Prompt 1:
Copy the records word for word, from their first line through the line that contains "UK, and mainland".

Passage provided:
**********

We may sound pedantic when pointing we should be talking about Machine Learning, and not AI, for security threat detection use cases. But there is a strong reason why: to deflate the hype around it. Let me quickly mention a real world situation where the indiscriminate use of those terms caused confusion and frustration:
One of our clients was complaining about the “real Machine Learning” capabilities of a UEBA solution. According to them, “it was just rule based”. What do you mean by rule based? Well, for them, having to tell the tool that it needs to detect behavior deviations on the authentication events for each individual user, based on the location (source IP) and on the time of the event, is not really ML, but a rule based detection. I would say it’s both.
Yes, it is really a rule, as you have to define what type of anomaly (to the data field – or ‘feature’ – level) it should be looking for. So, you need to know enough about the malicious activity you are looking for, so you can specify the type of behavior anomaly it will present.

**********

Prompt 2:
From the passage on machine learning for threat detection, pull out the stretch from "We may sound" through "say it’s both." word for word.

Material provided:

**********

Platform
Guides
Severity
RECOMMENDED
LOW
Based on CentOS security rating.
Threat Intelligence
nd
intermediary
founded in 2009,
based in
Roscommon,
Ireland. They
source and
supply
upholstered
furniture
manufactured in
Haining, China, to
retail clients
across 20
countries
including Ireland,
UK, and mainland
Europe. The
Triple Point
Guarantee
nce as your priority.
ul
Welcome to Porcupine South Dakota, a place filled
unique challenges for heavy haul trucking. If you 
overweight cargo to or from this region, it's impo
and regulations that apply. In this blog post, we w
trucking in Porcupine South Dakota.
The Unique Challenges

**********

Problem solution 1:
Platform
Guides
Severity
RECOMMENDED
LOW
Based on CentOS security rating.
Threat Intelligence
nd
intermediary
founded in 2009,
based in
Roscommon,
Ireland. They
source and
supply
upholstered
furniture
manufactured in
Haining, China, to
retail clients
across 20
countries
including Ireland,
UK, and mainland

Problem solution 2:
We may sound pedantic when pointing we should be talking about Machine Learning, and not AI, for security threat detection use cases. But there is a strong reason why: to deflate the hype around it. Let me quickly mention a real world situation where the indiscriminate use of those terms caused confusion and frustration:
One of our clients was complaining about the “real Machine Learning” capabilities of a UEBA solution. According to them, “it was just rule based”. What do you mean by rule based? Well, for them, having to tell the tool that it needs to detect behavior deviations on the authentication events for each individual user, based on the location (source IP) and on the time of the event, is not really ML, but a rule based detection. I would say it’s both.